◆ Your assignment
Going line by line through the listing below, count those with the string "endmodule" and answer with the number alone.

● ● ● ●

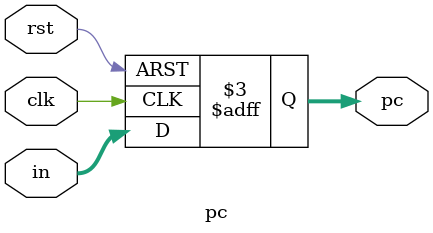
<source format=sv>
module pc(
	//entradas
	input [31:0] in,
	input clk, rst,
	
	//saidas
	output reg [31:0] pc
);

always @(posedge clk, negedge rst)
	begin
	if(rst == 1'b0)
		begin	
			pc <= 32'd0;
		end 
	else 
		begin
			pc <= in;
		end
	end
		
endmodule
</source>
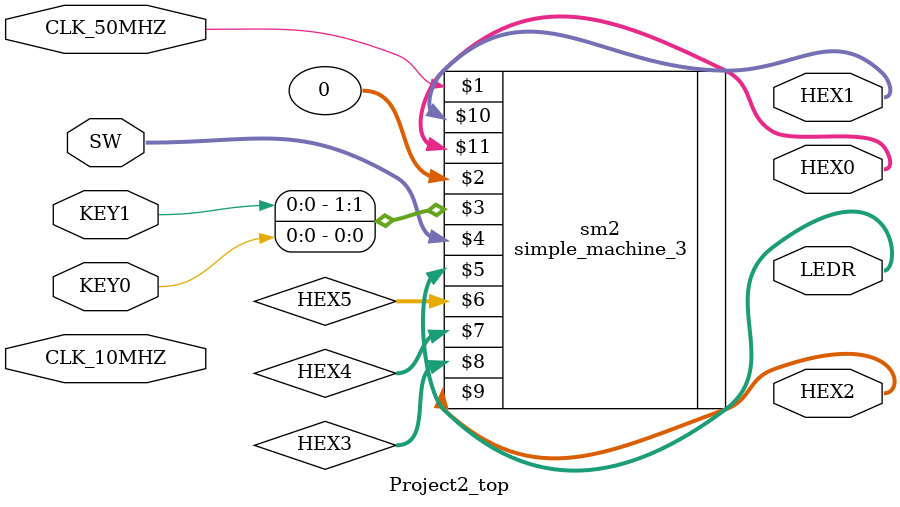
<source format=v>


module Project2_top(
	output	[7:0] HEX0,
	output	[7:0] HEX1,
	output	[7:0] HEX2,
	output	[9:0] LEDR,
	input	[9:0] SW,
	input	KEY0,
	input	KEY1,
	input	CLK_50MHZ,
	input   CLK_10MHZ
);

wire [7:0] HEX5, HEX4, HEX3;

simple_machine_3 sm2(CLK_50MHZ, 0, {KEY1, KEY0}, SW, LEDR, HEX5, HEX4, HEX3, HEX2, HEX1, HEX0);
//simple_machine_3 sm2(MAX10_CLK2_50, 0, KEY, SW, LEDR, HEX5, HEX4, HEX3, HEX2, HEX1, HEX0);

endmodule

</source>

● ● ● ●

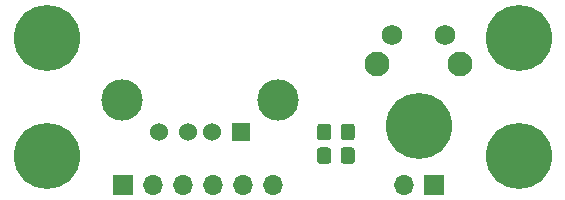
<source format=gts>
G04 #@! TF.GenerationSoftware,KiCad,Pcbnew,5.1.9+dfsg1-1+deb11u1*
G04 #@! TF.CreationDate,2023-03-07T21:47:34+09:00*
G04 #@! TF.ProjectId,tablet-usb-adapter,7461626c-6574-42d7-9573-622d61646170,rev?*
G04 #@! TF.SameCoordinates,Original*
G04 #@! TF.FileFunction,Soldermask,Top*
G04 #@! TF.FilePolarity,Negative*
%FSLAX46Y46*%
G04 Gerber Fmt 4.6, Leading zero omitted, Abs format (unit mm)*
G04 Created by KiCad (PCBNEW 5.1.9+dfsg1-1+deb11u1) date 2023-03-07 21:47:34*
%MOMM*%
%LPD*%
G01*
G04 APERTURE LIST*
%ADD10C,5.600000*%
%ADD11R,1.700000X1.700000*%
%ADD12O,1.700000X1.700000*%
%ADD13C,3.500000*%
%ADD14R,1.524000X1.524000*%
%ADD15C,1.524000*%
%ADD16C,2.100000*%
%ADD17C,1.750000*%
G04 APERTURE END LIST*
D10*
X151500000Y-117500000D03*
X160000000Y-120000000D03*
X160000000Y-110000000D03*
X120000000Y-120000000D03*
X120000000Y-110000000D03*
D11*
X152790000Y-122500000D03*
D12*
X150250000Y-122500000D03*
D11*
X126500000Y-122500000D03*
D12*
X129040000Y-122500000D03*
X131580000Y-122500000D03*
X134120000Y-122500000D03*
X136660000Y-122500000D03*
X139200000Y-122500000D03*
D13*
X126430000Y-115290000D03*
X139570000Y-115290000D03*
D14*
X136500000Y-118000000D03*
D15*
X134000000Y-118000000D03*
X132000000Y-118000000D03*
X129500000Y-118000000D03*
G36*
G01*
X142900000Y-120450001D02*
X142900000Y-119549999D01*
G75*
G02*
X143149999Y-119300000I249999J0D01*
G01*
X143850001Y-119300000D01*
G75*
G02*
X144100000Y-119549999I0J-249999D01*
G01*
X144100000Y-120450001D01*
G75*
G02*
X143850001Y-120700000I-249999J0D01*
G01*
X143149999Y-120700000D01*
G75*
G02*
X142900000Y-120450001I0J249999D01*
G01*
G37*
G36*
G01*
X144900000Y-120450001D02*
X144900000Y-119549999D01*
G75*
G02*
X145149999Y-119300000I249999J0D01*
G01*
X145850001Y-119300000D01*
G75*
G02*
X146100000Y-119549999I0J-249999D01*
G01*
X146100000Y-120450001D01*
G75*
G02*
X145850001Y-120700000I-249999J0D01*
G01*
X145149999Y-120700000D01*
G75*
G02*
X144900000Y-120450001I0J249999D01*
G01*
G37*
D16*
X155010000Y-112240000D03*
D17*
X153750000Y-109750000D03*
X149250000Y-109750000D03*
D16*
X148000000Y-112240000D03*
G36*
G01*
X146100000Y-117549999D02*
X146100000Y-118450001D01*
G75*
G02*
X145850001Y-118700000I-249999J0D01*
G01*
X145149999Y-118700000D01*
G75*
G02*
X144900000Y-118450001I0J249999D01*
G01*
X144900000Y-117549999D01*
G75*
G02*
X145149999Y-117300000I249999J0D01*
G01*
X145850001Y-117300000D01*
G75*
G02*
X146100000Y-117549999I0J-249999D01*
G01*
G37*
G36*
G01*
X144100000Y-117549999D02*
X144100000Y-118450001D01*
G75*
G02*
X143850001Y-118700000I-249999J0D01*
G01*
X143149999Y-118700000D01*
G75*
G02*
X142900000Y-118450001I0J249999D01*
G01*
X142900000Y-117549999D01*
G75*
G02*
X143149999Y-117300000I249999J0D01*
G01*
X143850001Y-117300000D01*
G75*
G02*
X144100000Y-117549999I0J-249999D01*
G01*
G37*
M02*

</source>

● ● ● ●

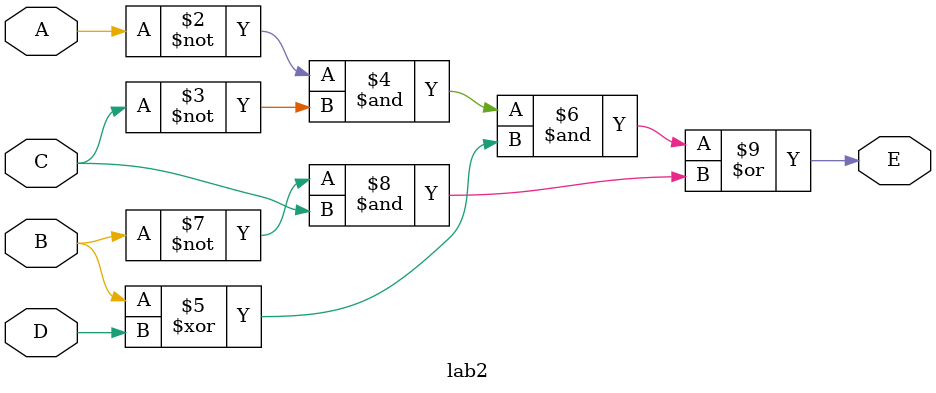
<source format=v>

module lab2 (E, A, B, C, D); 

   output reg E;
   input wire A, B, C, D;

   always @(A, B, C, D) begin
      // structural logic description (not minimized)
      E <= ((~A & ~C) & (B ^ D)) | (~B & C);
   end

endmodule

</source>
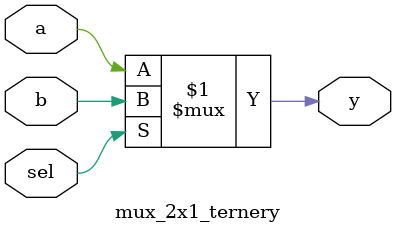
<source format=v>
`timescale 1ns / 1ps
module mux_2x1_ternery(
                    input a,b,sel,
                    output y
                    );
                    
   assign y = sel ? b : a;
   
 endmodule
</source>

● ● ● ●

◆ Problem solution
4